More Gary Bass on Hathaway and Shapiro

More Gary Bass on Hathaway and Shapiro

Oona and Scott’s article is meant to be an opening salvo. But it would be helpful to see more positive empirical evidence. I don’t just mean that I’d like to see more cases of non-traditional enforcement than medieval Iceland and classical canon law, although I would, and I’m sure Oona and Scott would too. (Still, has there ever been a better name for a national assembly that the Allthing?) To guide future empirical research, we need to see the observable implications. Here’s what it will take to convince skeptical social scientists of the importance of outcasting as a real driver of state behavior: a regime changing its policy to avoid being outcasted, or to rejoin the fold of respectability after suffering outcasting. (Oona is well placed to do this kind of work; she has been a leader in the international law field in demanding rigorous empirical tests.) This requires a detailed reconstruction of the decisionmaking process inside a government, which is not so easy; governments work hard to make sure that we in the audience see only the ideal motive, not the real one. We would want to look for (non-biased) archival records or convincing interviewing that shows that, in secret deliberations where actors were not just posturing for the benefit of an outside audience, actors argued for changing a policy because of a fear of being outcast, and these arguments won the day.

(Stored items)
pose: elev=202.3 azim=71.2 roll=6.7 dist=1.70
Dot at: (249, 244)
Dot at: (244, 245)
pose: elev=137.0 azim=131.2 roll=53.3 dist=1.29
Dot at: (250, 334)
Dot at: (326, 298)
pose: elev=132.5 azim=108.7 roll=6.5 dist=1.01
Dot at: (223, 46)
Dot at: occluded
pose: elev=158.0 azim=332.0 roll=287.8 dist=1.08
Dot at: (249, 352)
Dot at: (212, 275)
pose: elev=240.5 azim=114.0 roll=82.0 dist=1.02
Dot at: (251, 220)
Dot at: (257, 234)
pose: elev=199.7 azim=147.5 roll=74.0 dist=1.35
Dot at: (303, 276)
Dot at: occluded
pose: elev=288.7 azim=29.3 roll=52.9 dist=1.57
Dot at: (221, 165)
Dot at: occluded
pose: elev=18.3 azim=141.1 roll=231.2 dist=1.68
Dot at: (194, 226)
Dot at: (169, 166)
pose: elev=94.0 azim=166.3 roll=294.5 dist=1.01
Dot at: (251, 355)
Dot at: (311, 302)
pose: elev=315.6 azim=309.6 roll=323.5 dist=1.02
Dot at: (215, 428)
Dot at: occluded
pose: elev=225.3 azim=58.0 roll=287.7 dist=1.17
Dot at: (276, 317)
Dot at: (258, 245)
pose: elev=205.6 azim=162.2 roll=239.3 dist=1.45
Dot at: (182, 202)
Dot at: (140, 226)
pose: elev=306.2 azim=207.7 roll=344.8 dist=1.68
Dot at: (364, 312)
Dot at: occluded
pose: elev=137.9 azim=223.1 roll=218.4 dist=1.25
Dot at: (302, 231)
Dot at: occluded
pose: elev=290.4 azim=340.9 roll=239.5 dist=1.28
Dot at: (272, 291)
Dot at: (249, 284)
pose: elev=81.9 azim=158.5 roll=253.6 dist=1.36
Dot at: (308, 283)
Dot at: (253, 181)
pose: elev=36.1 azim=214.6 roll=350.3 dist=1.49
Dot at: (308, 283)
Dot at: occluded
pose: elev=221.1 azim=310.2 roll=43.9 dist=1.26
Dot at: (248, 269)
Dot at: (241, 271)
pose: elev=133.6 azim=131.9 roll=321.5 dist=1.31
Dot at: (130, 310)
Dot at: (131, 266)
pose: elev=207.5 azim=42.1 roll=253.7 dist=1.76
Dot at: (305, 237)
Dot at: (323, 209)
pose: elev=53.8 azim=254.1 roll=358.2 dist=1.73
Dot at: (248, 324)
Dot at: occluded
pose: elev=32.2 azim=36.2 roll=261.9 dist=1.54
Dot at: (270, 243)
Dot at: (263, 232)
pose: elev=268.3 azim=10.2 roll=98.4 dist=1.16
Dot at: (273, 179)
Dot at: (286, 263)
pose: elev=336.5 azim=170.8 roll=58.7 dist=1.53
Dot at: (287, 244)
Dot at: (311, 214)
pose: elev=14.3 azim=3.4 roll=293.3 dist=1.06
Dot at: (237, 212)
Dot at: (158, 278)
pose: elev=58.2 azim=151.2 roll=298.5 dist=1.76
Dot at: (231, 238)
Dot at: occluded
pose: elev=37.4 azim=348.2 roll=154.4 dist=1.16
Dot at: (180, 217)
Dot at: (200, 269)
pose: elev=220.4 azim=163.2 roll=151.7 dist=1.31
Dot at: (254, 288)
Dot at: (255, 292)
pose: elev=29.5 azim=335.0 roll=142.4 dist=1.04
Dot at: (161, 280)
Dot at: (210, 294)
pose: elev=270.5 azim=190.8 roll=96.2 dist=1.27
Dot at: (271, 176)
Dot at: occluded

→ Brief
According to the Gary Bass post on Hathaway and Shapiro, which two cases of non-traditional enforcement does the article already draw on? These entries come from a separate source.

→ Response for this exercise
Medieval Iceland and classical canon law.